Comcast has all but confirmed that they are moving forward with a plan to implement clear bandwidth caps and overage fees in their cable internet service plans. This would mean that very heavy users of their internet service would be charged higher rates once they pass a certain monthly limit, currently proposed at 250GB.
I don’t have much respect for Comcast, and I’m always wary of any sort of entrenched monopoly doing anything that has the potential to harm customers, but at first blush this seems like a reasonable, open, and equitable solution to an ongoing and vexing problem. It is true that new internet applications increasingly focus on things like streaming video and moving around large chunks of data, and so-called “unlimited” broadband is an important component in the growth of these new services. In an ideal world, bandwidth would be plentiful and cheap.

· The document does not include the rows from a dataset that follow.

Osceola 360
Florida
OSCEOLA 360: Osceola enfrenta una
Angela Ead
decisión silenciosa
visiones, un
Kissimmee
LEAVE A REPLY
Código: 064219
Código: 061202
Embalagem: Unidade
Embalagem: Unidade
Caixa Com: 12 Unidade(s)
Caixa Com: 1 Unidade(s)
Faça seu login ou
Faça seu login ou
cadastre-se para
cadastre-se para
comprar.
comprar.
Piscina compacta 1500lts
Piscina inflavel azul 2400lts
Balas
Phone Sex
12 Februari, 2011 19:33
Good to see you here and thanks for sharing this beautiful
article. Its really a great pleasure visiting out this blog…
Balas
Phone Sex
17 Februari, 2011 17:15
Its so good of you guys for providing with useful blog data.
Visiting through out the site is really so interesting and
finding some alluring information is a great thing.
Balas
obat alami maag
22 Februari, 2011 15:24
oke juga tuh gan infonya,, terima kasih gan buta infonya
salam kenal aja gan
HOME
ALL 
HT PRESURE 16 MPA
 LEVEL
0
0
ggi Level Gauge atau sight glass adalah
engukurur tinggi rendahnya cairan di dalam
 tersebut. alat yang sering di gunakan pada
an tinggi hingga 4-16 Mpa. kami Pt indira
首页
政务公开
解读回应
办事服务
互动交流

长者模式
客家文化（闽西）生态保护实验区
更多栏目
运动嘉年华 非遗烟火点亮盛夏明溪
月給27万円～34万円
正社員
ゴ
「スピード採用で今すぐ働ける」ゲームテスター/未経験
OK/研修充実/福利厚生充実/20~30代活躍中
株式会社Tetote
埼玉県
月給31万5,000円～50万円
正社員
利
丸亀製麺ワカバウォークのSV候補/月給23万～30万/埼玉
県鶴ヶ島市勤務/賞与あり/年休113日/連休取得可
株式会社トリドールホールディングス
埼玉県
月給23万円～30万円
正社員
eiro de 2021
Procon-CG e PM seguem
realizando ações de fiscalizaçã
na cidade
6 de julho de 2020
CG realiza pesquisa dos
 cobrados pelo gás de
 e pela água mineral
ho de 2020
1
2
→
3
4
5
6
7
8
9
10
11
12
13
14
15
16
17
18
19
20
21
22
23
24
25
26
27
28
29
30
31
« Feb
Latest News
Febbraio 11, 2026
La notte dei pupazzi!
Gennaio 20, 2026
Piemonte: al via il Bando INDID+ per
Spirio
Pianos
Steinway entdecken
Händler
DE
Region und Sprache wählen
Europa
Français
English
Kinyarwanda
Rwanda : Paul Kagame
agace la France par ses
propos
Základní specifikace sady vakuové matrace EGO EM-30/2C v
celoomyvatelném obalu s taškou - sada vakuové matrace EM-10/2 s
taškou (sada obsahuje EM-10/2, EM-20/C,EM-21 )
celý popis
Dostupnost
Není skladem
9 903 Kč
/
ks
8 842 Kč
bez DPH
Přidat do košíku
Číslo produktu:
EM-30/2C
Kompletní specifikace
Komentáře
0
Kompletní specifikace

Right now, in the US broadband market, bandwidth is somewhat constrained, but generally not terribly expensive. However, cable and telephone companies — the primary providers of service to something like 90% of American broadband users — feel that to expand and improve their aging and sometimes decrepit cable plant, they need to find new revenue models. Their other ideas include strange behavior like messing with internet protocols at a very low level to surreptitious disrupt certain types of traffic (and thus save their bandwidth bills by stymying heavy users), as well as the ludicrous idea of demanding that content providers pay for the bandwidth that their readers and viewers use. These violations of the concept of “network neutrality” would be harmful to pretty much everyone, except the broadband providers, who would make a bundle.
In that context, Comcast’s new idea of imposing reasonable bandwidth caps and charging reasonable overage fees, with reasonable procedures in place to inform customers and give them the occasional free pass, all in an open and documented and agreed to way, is the best thing I’ve heard so far in this whole ridiculous debate. Sure, I wouldn’t be thrilled to have my internet bill go up, and I’d certainly worry about whether Comcast might decide at some point to start lowering quotas and tightening enforcement. In a free market, all of these things would be fine, because more information would allow consumers to make more informed choices, including the choice to leave a company that is giving them a bad deal. Broadband internet is not a free market, but, in many markets, it is becoming an increasingly competitive one, as cablecos and telcos poach each other’s subscribers. We can rely on market forces, to a point, to keep providers like Comcast in line, and we can rely on increased scrutiny by the FCC, Congress, and the press to hold them to their commitments.
And so with all of those caveats and worries in mind, I accept, if not applaud, Comcast’s new direction, and look forward with at least a tiny bit of optimism and hope that perhaps there is light at the end of the net neutrality tunnel.